- **Exercise aim**:
Transcribe the records word for word. Leave every picture out.

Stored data
==========
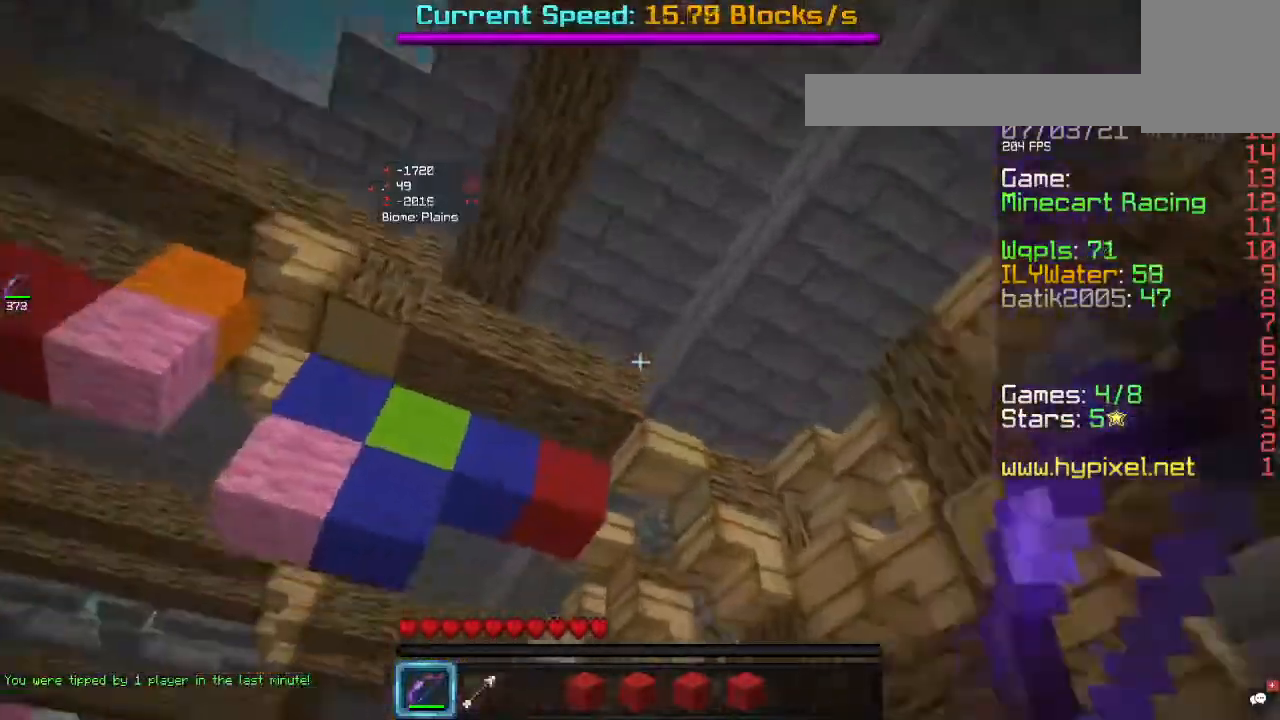
{"keys": [], "mouse": ["right"], "events": [[33, "mouse_right", "up"], [267, "mouse_right", "down"]]}
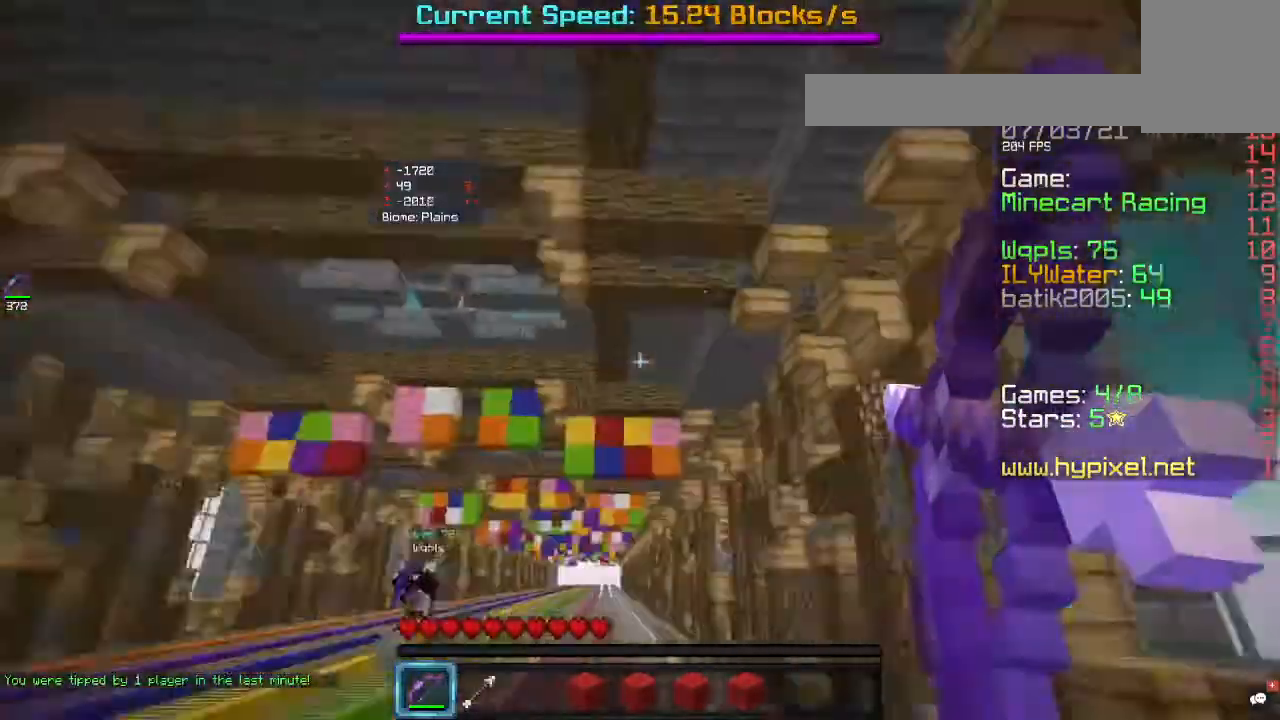
{"keys": [], "mouse": ["right"], "events": []}
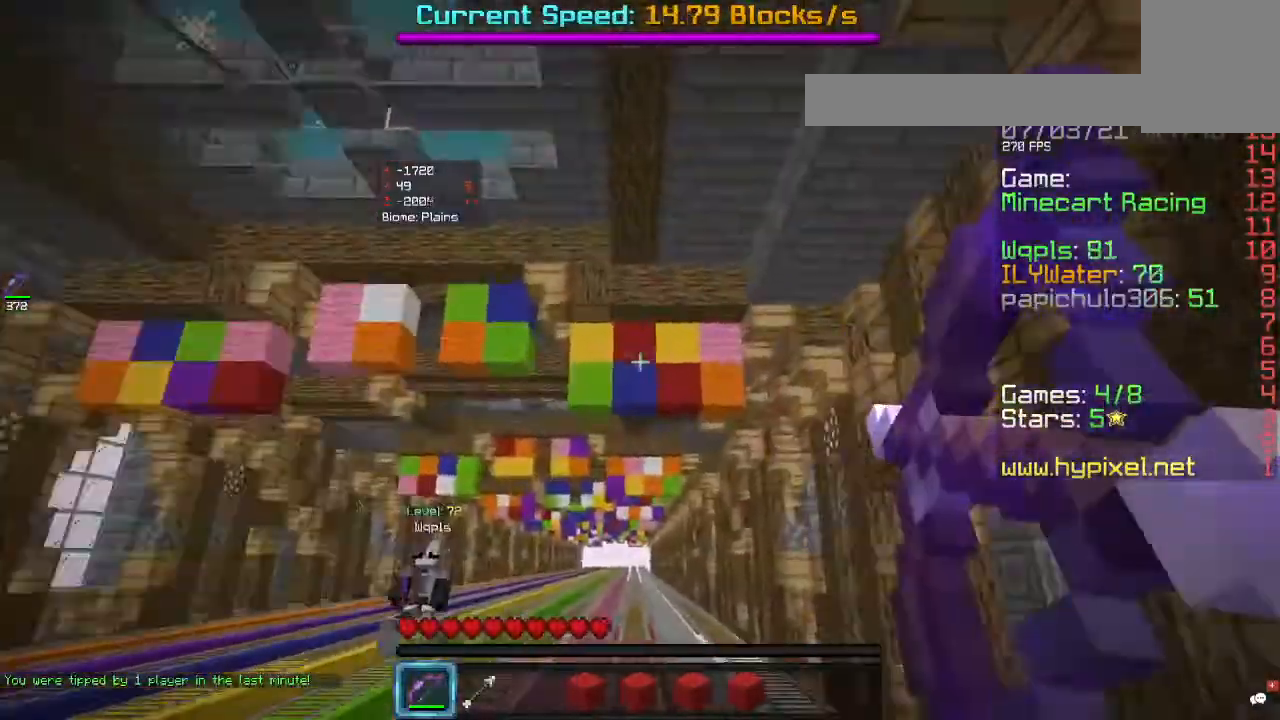
{"keys": [], "mouse": ["right"], "events": []}
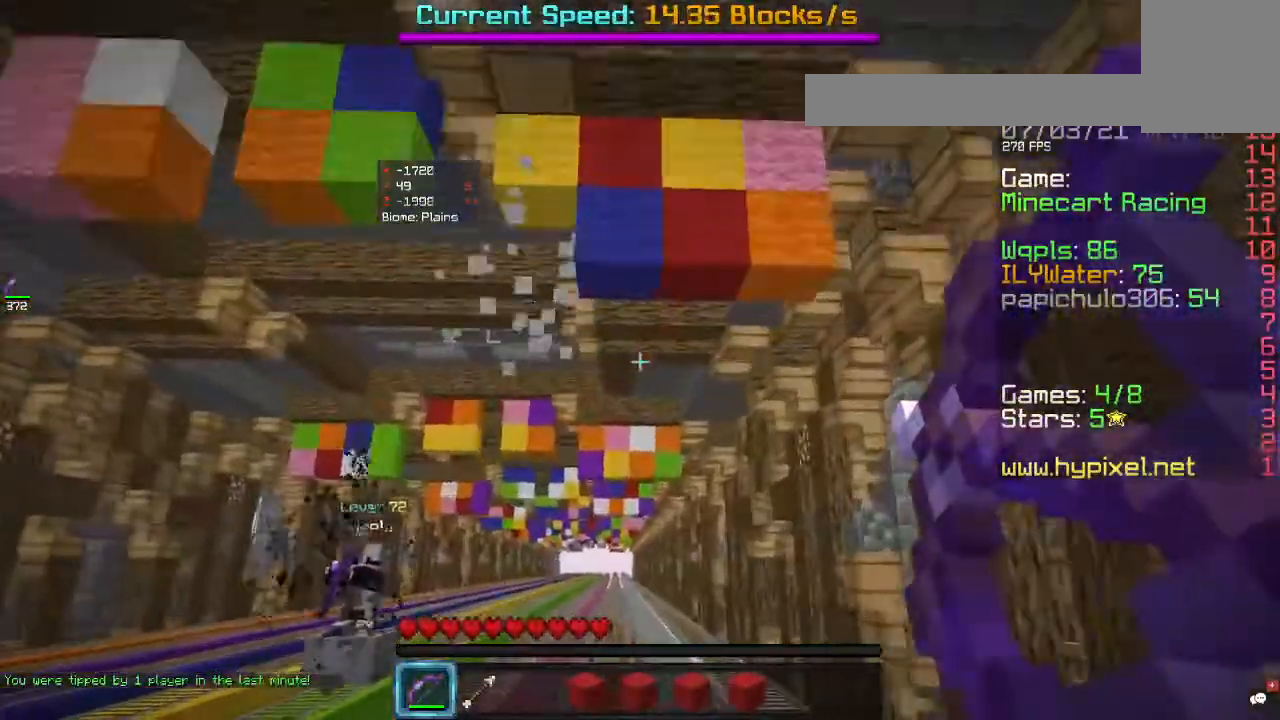
{"keys": [], "mouse": ["right"], "events": []}
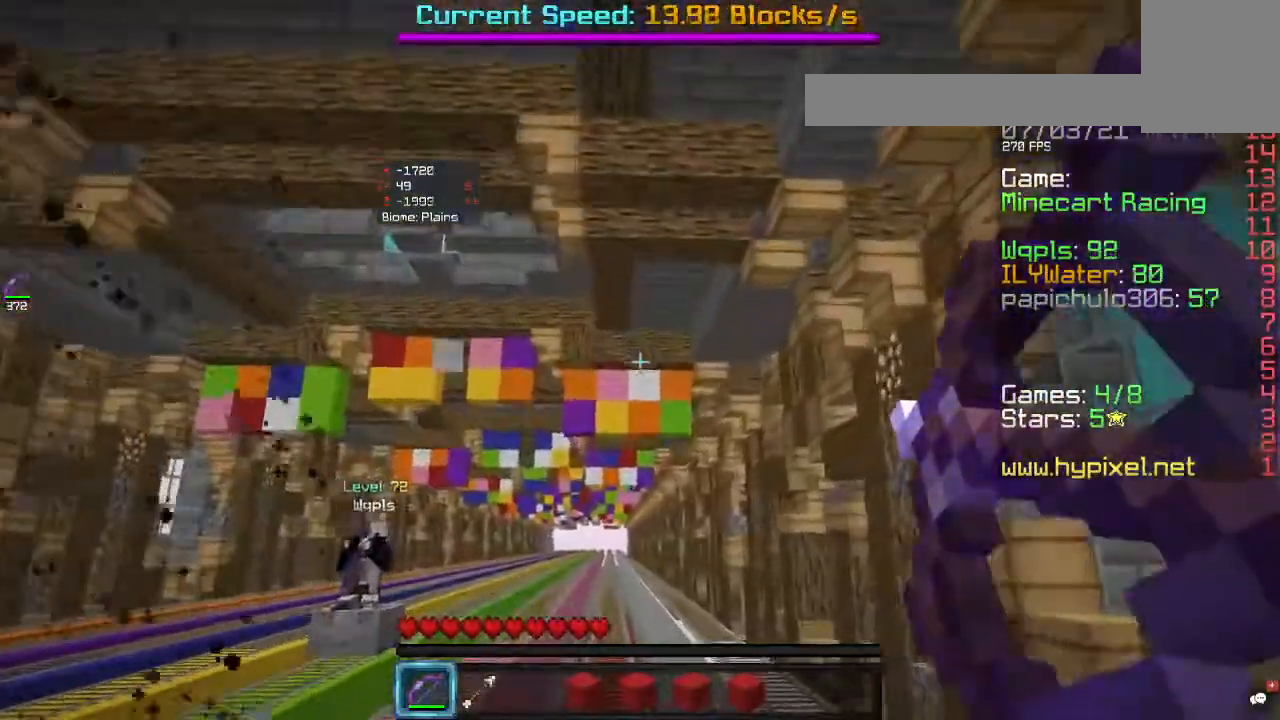
{"keys": [], "mouse": ["right"], "events": [[67, "mouse_right", "up"], [433, "mouse_right", "down"]]}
==========
- **Result of this task**:
{"keys": [], "mouse": ["right"], "events": [[33, "mouse_right", "up"], [267, "mouse_right", "down"]]}
{"keys": [], "mouse": ["right"], "events": []}
{"keys": [], "mouse": ["right"], "events": []}
{"keys": [], "mouse": ["right"], "events": []}
{"keys": [], "mouse": ["right"], "events": [[67, "mouse_right", "up"], [433, "mouse_right", "down"]]}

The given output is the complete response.